Entgeltgruppe 2Ü, SuE, IT, Tarifpflege
Bei den Tabellenentgelten für die EG 2Ü erhält Stufe 6 rückwirkend zum 1. Januar 2019 den höheren Betrag aus der Stufe 6 der EG 2 zugewiesen.
Um zum 1. Januar 2020 die erforderliche Transparenz für die verbesserte und antragslose Eingruppierung von Beschäftigten im Sozial- und Erziehungsdienst zu schaffen, stimmen der dbb und die TdL zeitnah eine entsprechende Zuordnungstabelle ab.
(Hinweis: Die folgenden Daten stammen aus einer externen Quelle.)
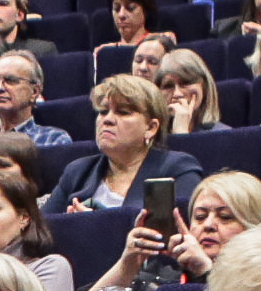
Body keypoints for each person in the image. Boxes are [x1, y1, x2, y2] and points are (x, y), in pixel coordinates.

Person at [46, 72, 201, 216]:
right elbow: (41, 229)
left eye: (123, 112)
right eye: (103, 111)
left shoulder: (177, 169)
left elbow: (177, 228)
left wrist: (94, 224)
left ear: (151, 128)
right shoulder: (77, 172)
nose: (107, 119)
Für die zum 1. Januar 2021 anstehende und antragsabhängige Höhergruppierung von Beschäftigten in der Informations- und Kommunikationstechnologie (IT) nach Maßgabe der dann in Kraft gesetzten Verbesserungen in der Entgeltordnung zum TV-L haben der dbb und die TdL eine Besitzstandsregelung zur Programmiererzulage vereinbart. Soweit Beschäftigte mit entsprechendem Besitzstand in Höhe von 23,01 Euro ihre Eingruppierung mit Wirkung zum 1. Januar 2021 nicht nach der verbesserten Entgeltordnung beantragen, bleibt der Anspruch darauf auch über den 31. Dezember 2020 hinaus bei unveränderter Tätigkeit bestehen. Bislang stand zum 1. Januar 2021 der ersatzlose Wegfall dieser Besitzstandszulage im Raum.
Die TdL hat schließlich neben Anliegen der Tarifpflege auch ihre grundsätzliche Bereitschaft zur Verhandlungsaufnahme zu weiteren Tarifthemen erklärt. Dies betrifft die Sachverhalte einmal der Erhöhung des Samstagszuschlags im Bereich Krankenhäuser und Universitätskliniken von bislang 0,64 Euro auf 20 Prozent des Stundenentgelts der Stufe 3 sowie zum anderen die verbesserten Eingruppierungen im Bereich Straßenbau und -betrieb. Hierzu hat der dbb bereits entsprechende Vorlagen aus den aktuell noch andauernden Tarifverhandlungen mit der Autobahn GmbH des Bundes geschaffen.